Quantification of protein abundance and interaction defines a mechanism for operation of the circadian clock

The mammalian circadian clock exerts control of daily gene expression through cycles of DNA binding. Here, we develop a quantitative model of how a finite pool of BMAL1 protein can regulate thousands of target sites over daily time scales. We used quantitative imaging to track dynamic changes in endogenous labelled proteins across peripheral tissues and the SCN. We determine the contribution of multiple rhythmic processes coordinating BMAL1 DNA binding, including cycling molecular abundance, binding affinities, and repression.
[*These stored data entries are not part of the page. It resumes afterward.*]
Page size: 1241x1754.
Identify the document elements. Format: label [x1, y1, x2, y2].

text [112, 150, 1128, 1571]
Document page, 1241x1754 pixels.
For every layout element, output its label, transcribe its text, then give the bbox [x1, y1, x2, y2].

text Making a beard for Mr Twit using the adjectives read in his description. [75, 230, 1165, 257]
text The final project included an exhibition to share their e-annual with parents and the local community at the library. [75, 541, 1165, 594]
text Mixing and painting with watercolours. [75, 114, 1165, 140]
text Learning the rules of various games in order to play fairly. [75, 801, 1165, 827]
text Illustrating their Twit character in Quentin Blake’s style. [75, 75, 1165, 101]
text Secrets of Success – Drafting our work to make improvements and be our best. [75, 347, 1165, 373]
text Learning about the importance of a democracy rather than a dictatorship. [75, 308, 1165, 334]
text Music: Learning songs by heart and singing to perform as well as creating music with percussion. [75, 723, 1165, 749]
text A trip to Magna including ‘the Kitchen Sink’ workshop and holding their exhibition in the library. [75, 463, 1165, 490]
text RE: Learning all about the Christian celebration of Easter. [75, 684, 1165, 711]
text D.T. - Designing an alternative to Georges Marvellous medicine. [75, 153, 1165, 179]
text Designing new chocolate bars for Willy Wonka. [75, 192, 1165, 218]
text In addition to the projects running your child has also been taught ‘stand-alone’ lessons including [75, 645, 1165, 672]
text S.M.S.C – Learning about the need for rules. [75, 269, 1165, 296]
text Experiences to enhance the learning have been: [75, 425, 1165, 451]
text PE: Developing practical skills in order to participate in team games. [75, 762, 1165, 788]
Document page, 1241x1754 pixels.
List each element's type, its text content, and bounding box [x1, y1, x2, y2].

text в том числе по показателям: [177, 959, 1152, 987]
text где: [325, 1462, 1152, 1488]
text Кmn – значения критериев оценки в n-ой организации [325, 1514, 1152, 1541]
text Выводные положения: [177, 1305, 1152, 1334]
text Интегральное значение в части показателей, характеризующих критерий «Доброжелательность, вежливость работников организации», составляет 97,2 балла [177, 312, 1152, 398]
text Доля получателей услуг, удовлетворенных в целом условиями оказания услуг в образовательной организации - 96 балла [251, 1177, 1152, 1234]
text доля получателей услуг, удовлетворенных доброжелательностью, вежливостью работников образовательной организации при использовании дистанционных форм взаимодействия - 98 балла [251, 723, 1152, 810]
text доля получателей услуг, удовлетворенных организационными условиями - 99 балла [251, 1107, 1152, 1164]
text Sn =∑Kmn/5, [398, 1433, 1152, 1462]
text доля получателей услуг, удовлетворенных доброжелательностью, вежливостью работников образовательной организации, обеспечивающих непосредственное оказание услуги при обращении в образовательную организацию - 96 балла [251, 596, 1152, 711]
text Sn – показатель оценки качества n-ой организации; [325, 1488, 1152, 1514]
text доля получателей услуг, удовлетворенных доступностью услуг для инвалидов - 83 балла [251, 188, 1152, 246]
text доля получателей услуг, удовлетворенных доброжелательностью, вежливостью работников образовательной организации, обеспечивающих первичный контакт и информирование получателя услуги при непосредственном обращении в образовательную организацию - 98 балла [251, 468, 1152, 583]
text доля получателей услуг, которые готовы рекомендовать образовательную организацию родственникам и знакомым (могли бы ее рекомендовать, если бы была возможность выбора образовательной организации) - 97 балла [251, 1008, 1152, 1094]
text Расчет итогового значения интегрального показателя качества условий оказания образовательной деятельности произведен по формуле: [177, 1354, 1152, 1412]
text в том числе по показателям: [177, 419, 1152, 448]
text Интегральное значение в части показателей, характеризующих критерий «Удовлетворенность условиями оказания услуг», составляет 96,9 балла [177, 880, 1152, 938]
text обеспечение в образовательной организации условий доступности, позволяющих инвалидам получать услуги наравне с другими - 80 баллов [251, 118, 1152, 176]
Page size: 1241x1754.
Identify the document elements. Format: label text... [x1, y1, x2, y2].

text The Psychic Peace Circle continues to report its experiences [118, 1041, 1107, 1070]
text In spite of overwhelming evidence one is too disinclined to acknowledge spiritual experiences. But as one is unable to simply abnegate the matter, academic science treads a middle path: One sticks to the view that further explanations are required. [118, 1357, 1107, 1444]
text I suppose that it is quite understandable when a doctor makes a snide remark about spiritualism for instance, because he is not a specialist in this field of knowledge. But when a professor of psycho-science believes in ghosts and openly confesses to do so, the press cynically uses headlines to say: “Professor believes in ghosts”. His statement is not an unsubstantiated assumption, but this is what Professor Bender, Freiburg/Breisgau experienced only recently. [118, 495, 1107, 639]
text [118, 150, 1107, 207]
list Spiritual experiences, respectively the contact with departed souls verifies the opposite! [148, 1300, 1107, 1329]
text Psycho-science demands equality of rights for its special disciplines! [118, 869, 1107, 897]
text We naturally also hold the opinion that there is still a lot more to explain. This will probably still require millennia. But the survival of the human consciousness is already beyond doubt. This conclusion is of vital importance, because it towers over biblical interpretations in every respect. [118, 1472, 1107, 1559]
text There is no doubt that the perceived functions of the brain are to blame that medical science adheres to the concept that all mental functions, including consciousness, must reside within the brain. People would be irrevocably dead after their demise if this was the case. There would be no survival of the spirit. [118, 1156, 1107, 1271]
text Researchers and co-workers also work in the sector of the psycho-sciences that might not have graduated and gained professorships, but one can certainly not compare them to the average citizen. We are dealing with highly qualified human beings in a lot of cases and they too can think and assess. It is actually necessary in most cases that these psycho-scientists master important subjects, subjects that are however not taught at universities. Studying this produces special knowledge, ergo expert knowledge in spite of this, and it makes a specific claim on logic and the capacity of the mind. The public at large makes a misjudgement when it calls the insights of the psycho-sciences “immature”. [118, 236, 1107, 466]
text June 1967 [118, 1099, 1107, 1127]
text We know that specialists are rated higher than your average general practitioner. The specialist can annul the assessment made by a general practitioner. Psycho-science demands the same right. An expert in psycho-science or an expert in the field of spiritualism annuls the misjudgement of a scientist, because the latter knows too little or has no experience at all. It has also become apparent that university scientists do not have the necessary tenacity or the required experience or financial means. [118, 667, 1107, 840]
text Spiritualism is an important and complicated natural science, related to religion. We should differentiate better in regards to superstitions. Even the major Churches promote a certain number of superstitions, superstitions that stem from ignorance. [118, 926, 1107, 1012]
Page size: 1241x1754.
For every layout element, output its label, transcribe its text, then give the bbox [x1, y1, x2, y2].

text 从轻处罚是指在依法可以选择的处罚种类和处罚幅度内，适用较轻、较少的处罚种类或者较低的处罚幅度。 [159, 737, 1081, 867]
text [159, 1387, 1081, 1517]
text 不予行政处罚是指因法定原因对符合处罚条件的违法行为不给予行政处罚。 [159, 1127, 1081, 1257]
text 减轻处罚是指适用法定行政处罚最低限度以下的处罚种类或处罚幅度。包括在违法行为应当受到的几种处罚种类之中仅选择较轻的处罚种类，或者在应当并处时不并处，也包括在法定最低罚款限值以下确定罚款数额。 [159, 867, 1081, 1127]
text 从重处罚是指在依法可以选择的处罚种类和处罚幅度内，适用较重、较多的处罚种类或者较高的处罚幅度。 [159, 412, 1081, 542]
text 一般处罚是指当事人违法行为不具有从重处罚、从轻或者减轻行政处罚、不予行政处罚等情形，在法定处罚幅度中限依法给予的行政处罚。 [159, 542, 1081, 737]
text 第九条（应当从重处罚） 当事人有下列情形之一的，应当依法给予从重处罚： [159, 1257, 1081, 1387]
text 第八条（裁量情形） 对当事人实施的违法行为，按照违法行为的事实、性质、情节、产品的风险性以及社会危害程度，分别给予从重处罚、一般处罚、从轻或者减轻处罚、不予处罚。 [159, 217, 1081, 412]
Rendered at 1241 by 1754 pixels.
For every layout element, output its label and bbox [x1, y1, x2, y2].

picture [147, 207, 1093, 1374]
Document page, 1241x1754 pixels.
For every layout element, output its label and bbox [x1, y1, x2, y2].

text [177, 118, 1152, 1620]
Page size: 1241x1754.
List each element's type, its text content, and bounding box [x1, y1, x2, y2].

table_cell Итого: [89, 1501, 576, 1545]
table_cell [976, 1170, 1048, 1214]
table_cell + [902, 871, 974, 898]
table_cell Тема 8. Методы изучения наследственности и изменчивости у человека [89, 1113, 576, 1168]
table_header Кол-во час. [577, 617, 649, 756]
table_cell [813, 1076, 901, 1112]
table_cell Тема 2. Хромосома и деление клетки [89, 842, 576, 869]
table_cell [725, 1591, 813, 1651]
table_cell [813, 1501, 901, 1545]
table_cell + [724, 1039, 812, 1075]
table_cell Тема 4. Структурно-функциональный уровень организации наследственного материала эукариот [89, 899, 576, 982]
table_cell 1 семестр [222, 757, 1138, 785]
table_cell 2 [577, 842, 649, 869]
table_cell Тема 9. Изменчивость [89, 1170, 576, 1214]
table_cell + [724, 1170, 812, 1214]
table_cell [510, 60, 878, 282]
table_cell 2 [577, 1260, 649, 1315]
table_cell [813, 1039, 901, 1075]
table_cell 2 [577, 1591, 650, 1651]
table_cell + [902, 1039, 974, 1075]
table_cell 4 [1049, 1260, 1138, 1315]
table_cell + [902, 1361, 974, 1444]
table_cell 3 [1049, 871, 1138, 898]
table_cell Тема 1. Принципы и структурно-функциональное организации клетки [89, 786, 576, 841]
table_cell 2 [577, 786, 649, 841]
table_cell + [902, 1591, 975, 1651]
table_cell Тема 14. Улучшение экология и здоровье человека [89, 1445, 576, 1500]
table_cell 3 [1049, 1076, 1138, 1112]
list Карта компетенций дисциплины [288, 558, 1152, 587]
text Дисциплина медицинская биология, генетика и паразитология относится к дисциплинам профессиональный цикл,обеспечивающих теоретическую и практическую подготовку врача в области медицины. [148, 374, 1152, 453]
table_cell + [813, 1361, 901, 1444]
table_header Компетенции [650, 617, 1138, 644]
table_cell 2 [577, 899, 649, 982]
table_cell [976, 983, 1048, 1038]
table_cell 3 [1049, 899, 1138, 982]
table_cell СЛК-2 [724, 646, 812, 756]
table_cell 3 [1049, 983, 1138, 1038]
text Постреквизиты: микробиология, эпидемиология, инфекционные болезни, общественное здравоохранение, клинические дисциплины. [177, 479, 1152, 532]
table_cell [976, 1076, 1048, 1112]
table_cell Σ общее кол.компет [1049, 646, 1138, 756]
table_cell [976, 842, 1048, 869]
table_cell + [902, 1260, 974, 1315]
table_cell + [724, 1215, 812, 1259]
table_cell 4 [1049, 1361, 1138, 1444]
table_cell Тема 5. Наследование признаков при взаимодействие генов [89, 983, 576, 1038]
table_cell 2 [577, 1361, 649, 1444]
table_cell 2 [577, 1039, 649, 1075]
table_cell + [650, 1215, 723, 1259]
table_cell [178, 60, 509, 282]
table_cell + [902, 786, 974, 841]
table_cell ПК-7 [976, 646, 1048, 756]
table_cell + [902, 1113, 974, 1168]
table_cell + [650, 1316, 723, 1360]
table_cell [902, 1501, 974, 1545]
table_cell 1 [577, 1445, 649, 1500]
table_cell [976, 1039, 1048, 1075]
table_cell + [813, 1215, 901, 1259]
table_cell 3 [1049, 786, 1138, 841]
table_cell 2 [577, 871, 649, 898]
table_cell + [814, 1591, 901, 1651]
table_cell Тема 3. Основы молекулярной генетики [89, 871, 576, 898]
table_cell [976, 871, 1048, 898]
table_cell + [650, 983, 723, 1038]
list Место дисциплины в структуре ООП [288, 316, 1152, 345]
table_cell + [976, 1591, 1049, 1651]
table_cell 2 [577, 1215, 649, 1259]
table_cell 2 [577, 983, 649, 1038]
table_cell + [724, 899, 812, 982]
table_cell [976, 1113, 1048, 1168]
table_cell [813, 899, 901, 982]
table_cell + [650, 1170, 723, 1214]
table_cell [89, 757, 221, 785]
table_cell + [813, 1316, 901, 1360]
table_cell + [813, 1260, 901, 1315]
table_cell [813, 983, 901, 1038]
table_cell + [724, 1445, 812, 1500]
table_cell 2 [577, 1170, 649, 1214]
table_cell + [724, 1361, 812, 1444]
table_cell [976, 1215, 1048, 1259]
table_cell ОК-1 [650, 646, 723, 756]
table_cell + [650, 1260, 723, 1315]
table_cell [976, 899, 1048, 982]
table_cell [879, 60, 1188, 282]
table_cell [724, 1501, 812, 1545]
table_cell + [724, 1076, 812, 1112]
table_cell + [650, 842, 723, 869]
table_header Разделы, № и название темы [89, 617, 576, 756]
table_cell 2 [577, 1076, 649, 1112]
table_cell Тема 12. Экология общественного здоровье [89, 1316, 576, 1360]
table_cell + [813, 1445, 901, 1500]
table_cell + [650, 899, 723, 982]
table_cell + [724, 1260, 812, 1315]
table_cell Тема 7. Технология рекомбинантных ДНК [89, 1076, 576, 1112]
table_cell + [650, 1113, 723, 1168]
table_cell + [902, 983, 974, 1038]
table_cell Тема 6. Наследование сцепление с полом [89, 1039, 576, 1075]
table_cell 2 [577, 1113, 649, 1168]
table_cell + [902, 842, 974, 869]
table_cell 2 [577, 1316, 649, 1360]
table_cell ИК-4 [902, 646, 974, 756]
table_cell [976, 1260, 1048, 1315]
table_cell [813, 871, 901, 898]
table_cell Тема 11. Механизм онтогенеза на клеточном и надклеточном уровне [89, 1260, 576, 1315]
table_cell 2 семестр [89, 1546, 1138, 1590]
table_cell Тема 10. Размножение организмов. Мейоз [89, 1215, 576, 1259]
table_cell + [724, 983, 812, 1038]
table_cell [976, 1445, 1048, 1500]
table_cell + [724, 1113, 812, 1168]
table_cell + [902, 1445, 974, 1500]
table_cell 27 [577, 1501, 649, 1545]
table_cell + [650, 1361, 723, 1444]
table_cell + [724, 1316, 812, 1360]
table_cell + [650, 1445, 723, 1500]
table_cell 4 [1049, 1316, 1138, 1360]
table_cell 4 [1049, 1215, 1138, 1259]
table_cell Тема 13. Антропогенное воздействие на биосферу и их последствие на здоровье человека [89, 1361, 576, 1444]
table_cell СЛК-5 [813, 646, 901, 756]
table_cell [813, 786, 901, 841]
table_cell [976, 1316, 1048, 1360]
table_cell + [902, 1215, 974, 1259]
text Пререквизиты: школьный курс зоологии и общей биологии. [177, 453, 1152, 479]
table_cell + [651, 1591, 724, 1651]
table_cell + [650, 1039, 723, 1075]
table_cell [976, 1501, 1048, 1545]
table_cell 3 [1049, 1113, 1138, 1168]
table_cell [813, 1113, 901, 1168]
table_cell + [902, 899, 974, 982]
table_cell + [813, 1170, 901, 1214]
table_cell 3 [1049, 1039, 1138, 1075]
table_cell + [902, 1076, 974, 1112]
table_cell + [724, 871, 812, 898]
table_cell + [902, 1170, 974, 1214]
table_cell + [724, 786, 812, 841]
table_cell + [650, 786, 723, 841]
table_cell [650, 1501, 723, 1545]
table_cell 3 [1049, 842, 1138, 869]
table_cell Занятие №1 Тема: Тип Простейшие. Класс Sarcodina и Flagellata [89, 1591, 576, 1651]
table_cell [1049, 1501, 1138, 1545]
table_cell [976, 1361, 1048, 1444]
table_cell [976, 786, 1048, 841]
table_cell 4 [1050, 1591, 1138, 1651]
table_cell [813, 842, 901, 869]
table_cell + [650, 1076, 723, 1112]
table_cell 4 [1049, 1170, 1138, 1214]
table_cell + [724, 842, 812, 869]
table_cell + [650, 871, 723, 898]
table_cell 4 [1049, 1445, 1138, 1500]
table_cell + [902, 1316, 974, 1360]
We find nuclear BMAL1 concentration determines corresponding CLOCK through heterodimerisation and define a DNA residence time of this complex. Repression of CLOCK:BMAL1 is achieved through rhythmic changes to BMAL1:CRY1 association and high-affinity interactions between PER2:CRY1 which mediates CLOCK:BMAL1 displacement from DNA. Finally, stochastic modelling reveals a dual role for PER:CRY complexes in which increasing concentrations of PER2:CRY1 promotes removal of BMAL1:CLOCK from genes consequently enhancing ability to move to new target sites.

Automated summary

This study develops a quantitative model to explain how a finite pool of BMAL1 protein regulates gene expression at thousands of target sites over daily time scales. By tracking dynamic changes in endogenous labeled proteins in tissues, the researchers determine the contribution of multiple rhythmic processes in coordinating BMAL1 DNA binding. The results also reveal the role of nuclear BMAL1 concentration in determining CLOCK and the mechanism of repression of CLOCK:BMAL1 through interactions with PER2:CRY1 and BMAL1:CRY1.